- NAMs establishment for risk assessment with the use of the available data and the data developed in PARC.
- Introduction of a novel in-silico approach toward defining associations between human health outcomes and exposure.
- Employment of natural language processing, cheminformatics and bioinformatics techniques directly to the data mining of the integrated data set. This will lead the advancement of in-silico methodologies for OECD integrated approaches to testing and assessment (IATA) and support the 3R strategy of chemical testing.
Key messages
- Management of heterogenous data originating from interdisciplinary field like chemistry, biology, medicine and environmental science with varying format, quality and level of uncertainty is a major roadblock in chemical risk assessment (CRA).
- Computational methods like ontology-based text mining, natural language processing (NLP) models, and data mining approaches can play a pivotal role in CRA by improving interoperability of data and reducing the fragmentation in dataset for a comprehensive analysis.
- A harmonised computational framework integrating text mining, transcriptomics-based analysis, emerging Mew Approach Methodologies (NAMs ↗), and AI-driven bioactivity prediction can be employed to advance chemical risk assessment through mechanistic insights, data FAIRification and reduce the dependence on animal testing.
Overview
This project aims to improve how we gather, organise, and analyse information about chemical hazards ↗ and risk assessment. It will use ontology-based text-mining and data integration, a method that extracts relevant information from scientific texts and structures it in a harmonised and interoperable format. These structured data in turns assist in the development of Adverse Outcome Pathway (AOPs ↗).

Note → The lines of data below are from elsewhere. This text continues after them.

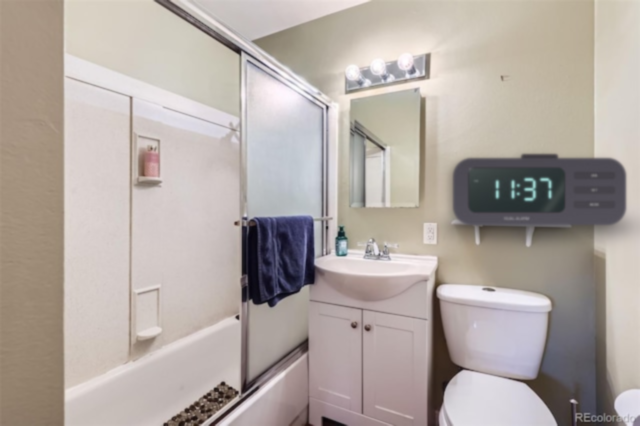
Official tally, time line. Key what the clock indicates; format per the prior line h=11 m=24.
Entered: h=11 m=37
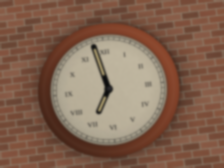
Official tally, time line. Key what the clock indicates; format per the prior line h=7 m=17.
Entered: h=6 m=58
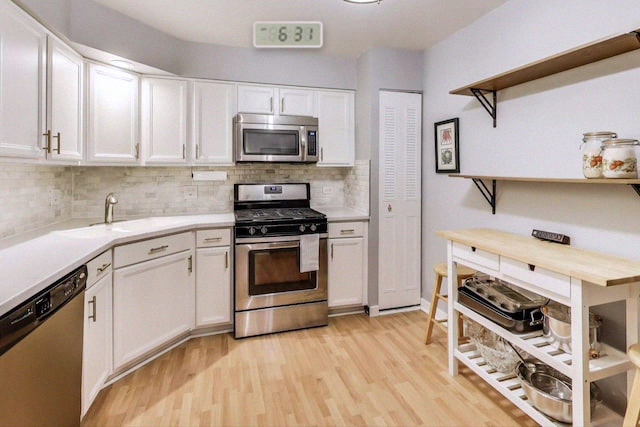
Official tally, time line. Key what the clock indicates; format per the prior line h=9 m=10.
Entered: h=6 m=31
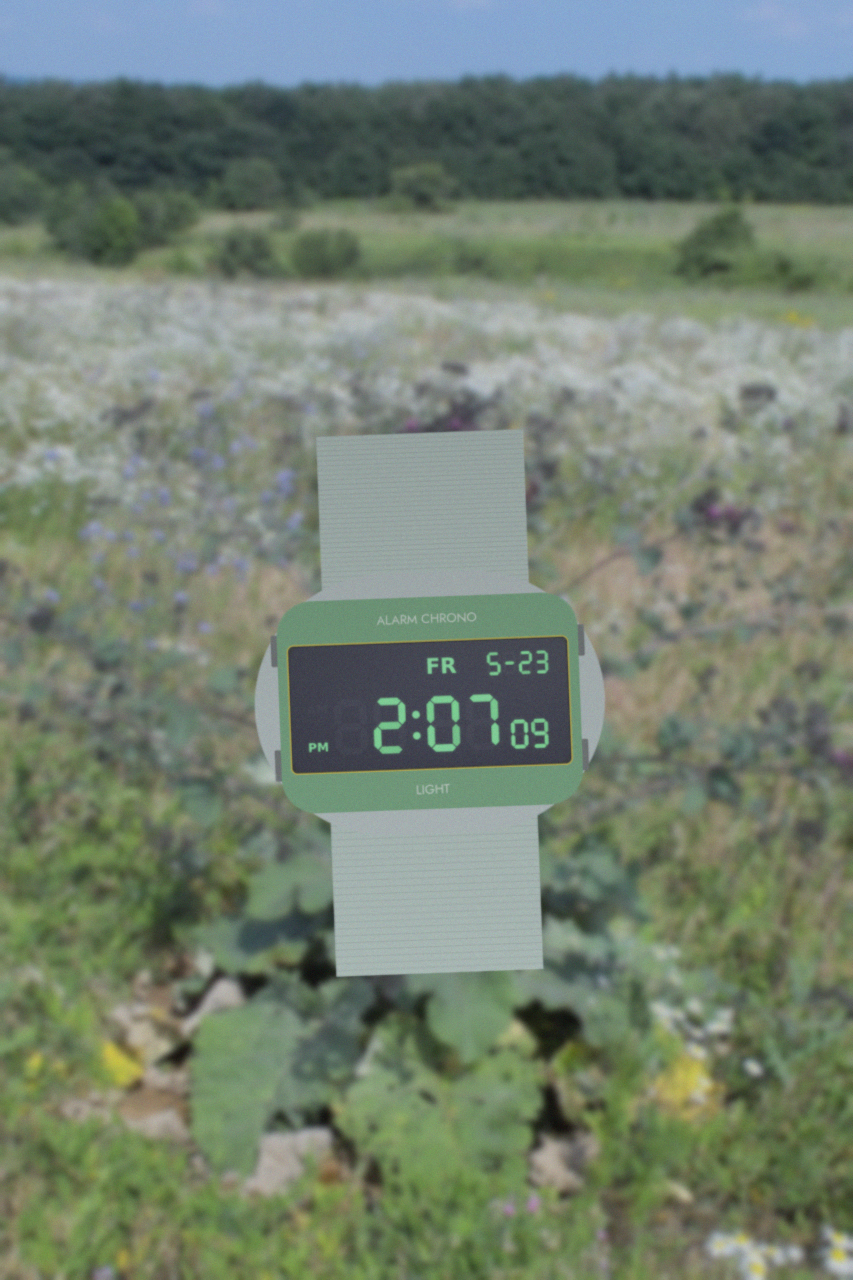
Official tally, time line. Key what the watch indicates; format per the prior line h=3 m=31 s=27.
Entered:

Several regulatory agencies, like OECD ↗, ECHA ↗ and EFSA ↗, have adopted evidence-based methodologies for risk assessment using AOP.
However, these methods require large, well-organised curated event evidence. A structured database makes it easier to access relevant information and fill the experimental data gaps.
Ontology-based data integration, which leverages structured, standardised vocabularies and semantic framework to align data across different sources, facilitating automated reasoning and querying enabling more efficient data discovery and reuse. This will make it more widely applicable in advance data science, including network biology and machine learning to predict the chemical adverse effect on the human system.
The tools and methodologies will be validated by real case studies selected in collaboration within PARC. They will explore different text mining tools during scoping study to understand its usability and set the agenda for future research needs. Aside the application in developing AOPs and supporting network biology approaches to identify and describe hazards in relation to disease development, other applications of AI ↗, network approaches, text mining and ontology assisted hazard identification are foreseen as well.
These methods can also be applied to:
- Detect emerging risks from imported goods and chemicals in the EU more quickly.
- Identify data gaps in hazard information to help prioritise testing.
By improving how we organise and analyse chemical risk data, this project aims to enhance decision-making and safety measures.
Achievements & Results
- Developed a FAIR-aligned information extraction system to support AOP construction. It is currently available for testing and can be adapted to various toxicological domains, enabling users to enhance AOPs with targeted evidence from scientific literature. A manuscript detailing the development of the information extraction system has been completed and is ready for submission.
- Developed a PBPK ontology to support the standardisation and harmonisation of kinetic models used in chemical risk assessment. This ontology is intended to be further extended and maintained by the community, facilitating its adoption in standardised reporting of kinetic models.
- Built a classification model for the prediction of fraction unbound (fu) using machine learning techniques. This ML model will be freely available in public domain and will be further extended from other pharmacokinetic parameters as well.
- Successful integration of conformal prediction into deepFPlearn+, allowing the model to produce prediction intervals that quantify the uncertainty of each toxicity estimate.
Policy relevance
This PARC project addresses the need of incorporation of advanced computational methods into chemical risk assessment. This is done by identifying key methodological and practical barriers in integrating heterogeneous data and modern analytical tools, such as AI-driven uncertainty quantification, text mining, and ontology in regulatory science. Through targeted case studies and the development of FAIR-aligned tools and workflows, the findings support more transparent, mechanistic, and scalable analysis. These insights have been shared with regulatory stakeholders across Europe, guiding future readiness for incorporating multiple statistical and computational methods to evaluate the output alignment for regulatory requirements ensuring the results aid in risk assessment and decision-making process.